To date, nearly 60 UW family medicine residents, internal medicine residents, geriatric fellows, and MD and physician assistant students have completed the rotation—and are entering practice or residency better equipped to meet the medical needs of an aging population.
Diverse Learning Experiences
The teaching nursing home is based at Capitol Lakes, a continuing care retirement community in downtown Madison. Learners provide direct patient care there during rounds held three times each week.
They, along with Capitol Lakes residents, also attend one of Dr. Hamrick’s 30-plus lectures on dementia, hearing loss, nutrition or other topics relevant to the geriatric population. (Many of her lectures are available online at the DFMCH’s YouTube channel or the SMPH’s video library).
In addition, educational experiences take place at Capitol Lakes’ pharmacy, physical and occupational therapy facilities and nutrition clinics; at UW Health memory, sleep, swallow and falls clinics; at University Hospital’s Acute Care for Elders (ACE) service; and at senior centers, adult day care centers or other community organizations.

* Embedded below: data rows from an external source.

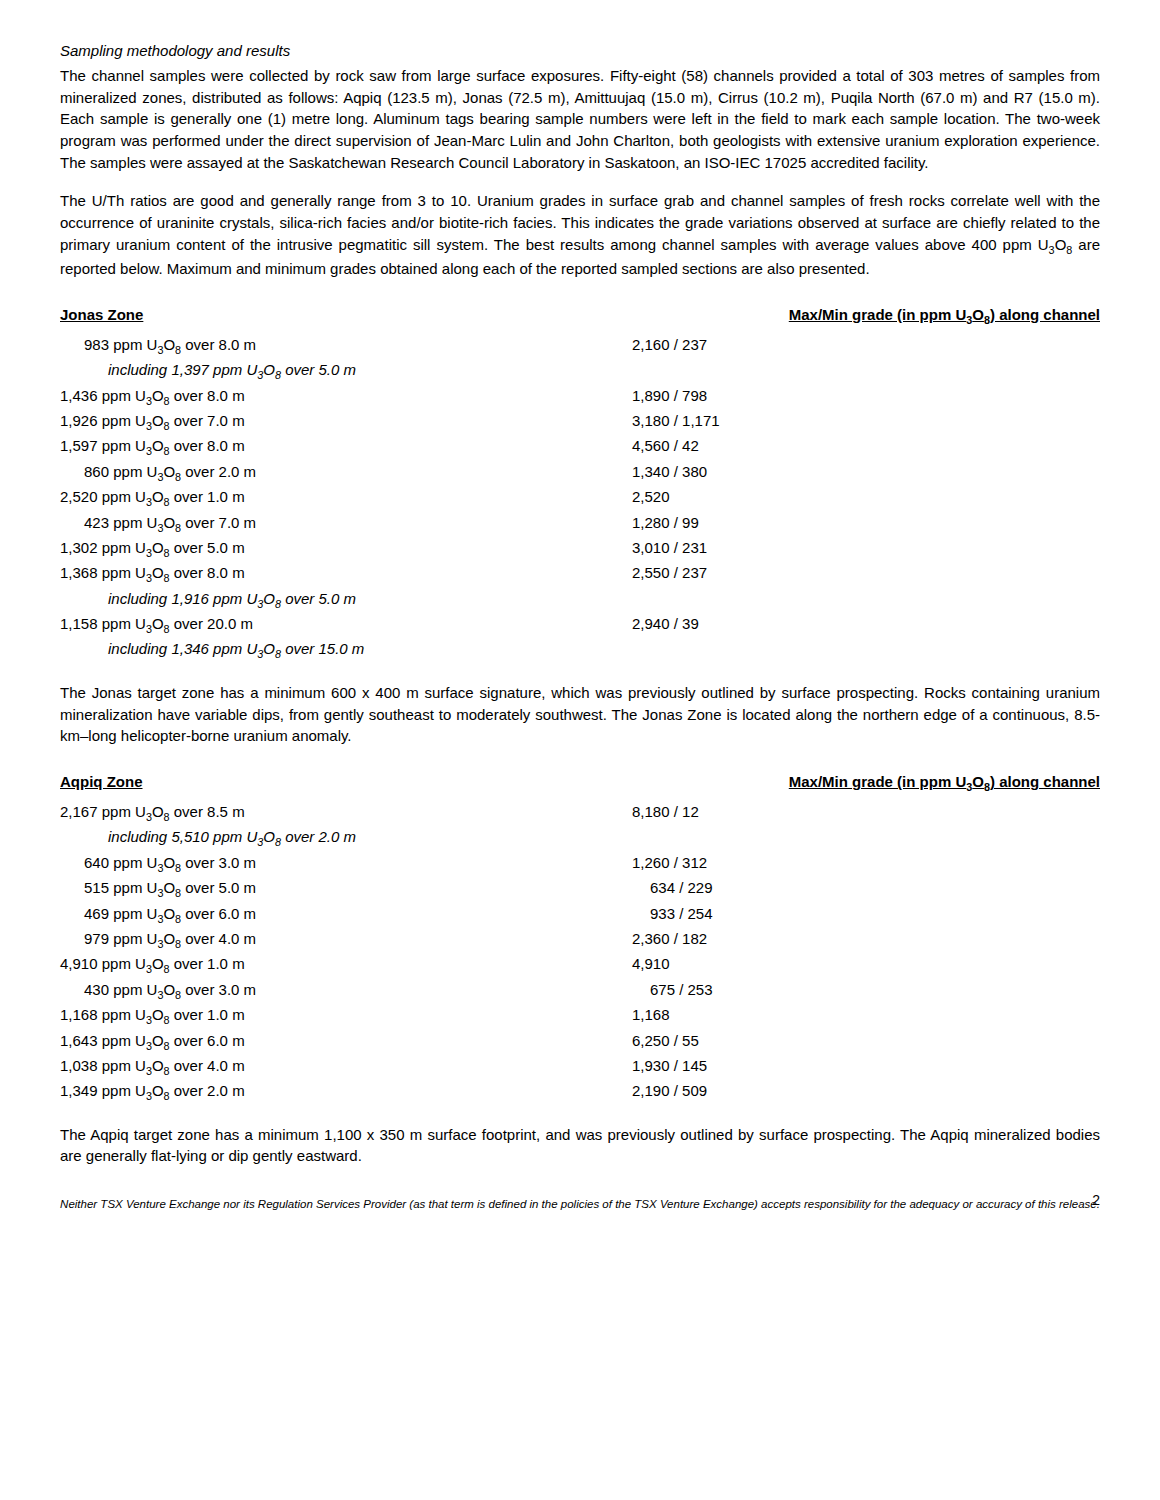Sampling methodology and results
The channel samples were collected by rock saw from large surface exposures. Fifty-eight (58) channels provided a total of 303 metres of samples from mineralized zones, distributed as follows: Aqpiq (123.5 m), Jonas (72.5 m), Amittuujaq (15.0 m), Cirrus (10.2 m), Puqila North (67.0 m) and R7 (15.0 m). Each sample is generally one (1) metre long. Aluminum tags bearing sample numbers were left in the field to mark each sample location. The two-week program was performed under the direct supervision of Jean-Marc Lulin and John Charlton, both geologists with extensive uranium exploration experience. The samples were assayed at the Saskatchewan Research Council Laboratory in Saskatoon, an ISO-IEC 17025 accredited facility.
The U/Th ratios are good and generally range from 3 to 10. Uranium grades in surface grab and channel samples of fresh rocks correlate well with the occurrence of uraninite crystals, silica-rich facies and/or biotite-rich facies. This indicates the grade variations observed at surface are chiefly related to the primary uranium content of the intrusive pegmatitic sill system. The best results among channel samples with average values above 400 ppm U3O8 are reported below. Maximum and minimum grades obtained along each of the reported sampled sections are also presented.
Jonas Zone Max/Min grade (in ppm U3O8) along channel
| 983 ppm U 3 O 8 over 8.0 m | 2,160 / 237 |
| including 1,397 ppm U 3 O 8 over 5.0 m | |
| 1,436 ppm U 3 O 8 over 8.0 m | 1,890 / 798 |
| 1,926 ppm U 3 O 8 over 7.0 m | 3,180 / 1,171 |
| 1,597 ppm U 3 O 8 over 8.0 m | 4,560 / 42 |
| 860 ppm U 3 O 8 over 2.0 m | 1,340 / 380 |
| 2,520 ppm U 3 O 8 over 1.0 m | 2,520 |
| 423 ppm U 3 O 8 over 7.0 m | 1,280 / 99 |
| 1,302 ppm U 3 O 8 over 5.0 m | 3,010 / 231 |
| 1,368 ppm U 3 O 8 over 8.0 m | 2,550 / 237 |
| including 1,916 ppm U 3 O 8 over 5.0 m | |
| 1,158 ppm U 3 O 8 over 20.0 m | 2,940 / 39 |
| including 1,346 ppm U 3 O 8 over 15.0 m | |
The Jonas target zone has a minimum 600 x 400 m surface signature, which was previously outlined by surface prospecting. Rocks containing uranium mineralization have variable dips, from gently southeast to moderately southwest. The Jonas Zone is located along the northern edge of a continuous, 8.5-km–long helicopter-borne uranium anomaly.
Aqpiq Zone Max/Min grade (in ppm U3O8) along channel
| 2,167 ppm U 3 O 8 over 8.5 m | 8,180 / 12 |
| including 5,510 ppm U 3 O 8 over 2.0 m | |
| 640 ppm U 3 O 8 over 3.0 m | 1,260 / 312 |
| 515 ppm U 3 O 8 over 5.0 m | 634 / 229 |
| 469 ppm U 3 O 8 over 6.0 m | 933 / 254 |
| 979 ppm U 3 O 8 over 4.0 m | 2,360 / 182 |
| 4,910 ppm U 3 O 8 over 1.0 m | 4,910 |
| 430 ppm U 3 O 8 over 3.0 m | 675 / 253 |
| 1,168 ppm U 3 O 8 over 1.0 m | 1,168 |
| 1,643 ppm U 3 O 8 over 6.0 m | 6,250 / 55 |
| 1,038 ppm U 3 O 8 over 4.0 m | 1,930 / 145 |
| 1,349 ppm U 3 O 8 over 2.0 m | 2,190 / 509 |
The Aqpiq target zone has a minimum 1,100 x 350 m surface footprint, and was previously outlined by surface prospecting. The Aqpiq mineralized bodies are generally flat-lying or dip gently eastward.
Neither TSX Venture Exchange nor its Regulation Services Provider (as that term is defined in the policies of the TSX Venture Exchange) accepts responsibility for the adequacy or accuracy of this release. 2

Since April 2015, the rotation has been mandatory for family medicine and internal medicine residents and geriatric fellows. In July 2017, it will also be mandatory for MD program students.
Valuable Skills for Any Specialty
The rotation raises learners’ awareness of medical issues unique to the geriatric population—knowledge they may not otherwise have. For example, Dr. Hamrick, who is fellowship trained in geriatrics, teaches that dehydration is a very common cause of mental status changes in older people, and that because of their increased risk for hypoglycemia, older diabetic patients are better off with higher hemoglobin A1C levels than their younger counterparts.
She also teaches learners how to write hospital discharge summaries for nursing home patients, and what services the nursing home can provide, which can help reduce unnecessary readmissions.
Finally, she stresses the importance of connecting with local senior agencies, so that when learners get into practice, they will able to refer patients and families to appropriate community resources.
Dr. Hamrick emphasized that geriatric care skills are needed in all specialties. “If a learner goes into radiology, pathology, gastroenterology or cardiology, they will need knowledge about aging changes and geriatric syndromes,” she noted.
‘Respectful and Medically Appropriate’ Elder Care
Feedback from those who have completed the rotation is very positive. Dr. Hamrick consistently receives high learner evaluations, and in 2015, the DFMCH’s Madison residents awarded her with the William Scheibel, MD, and the Baldwin Lloyd, MD, Clinical Teacher Award.
“It is so important that we learn how to care for our elders in a respectful and medically appropriate way, and this rotation provides ample opportunity for learning.”
—DFMCH third-year resident Walker Shapiro, MD
“Teaching nursing home has been a really valuable experience,” commented third-year Madison resident Walker Shapiro, MD. “In particular, the teaching sessions in the nursing home, memory and falls clinics at University Station, and the ACE consult service at University Hospital are excellent.”
“It is so important that we learn how to care for our elders in a respectful and medically appropriate way,” he continued, “and this rotation provides ample opportunity for learning.”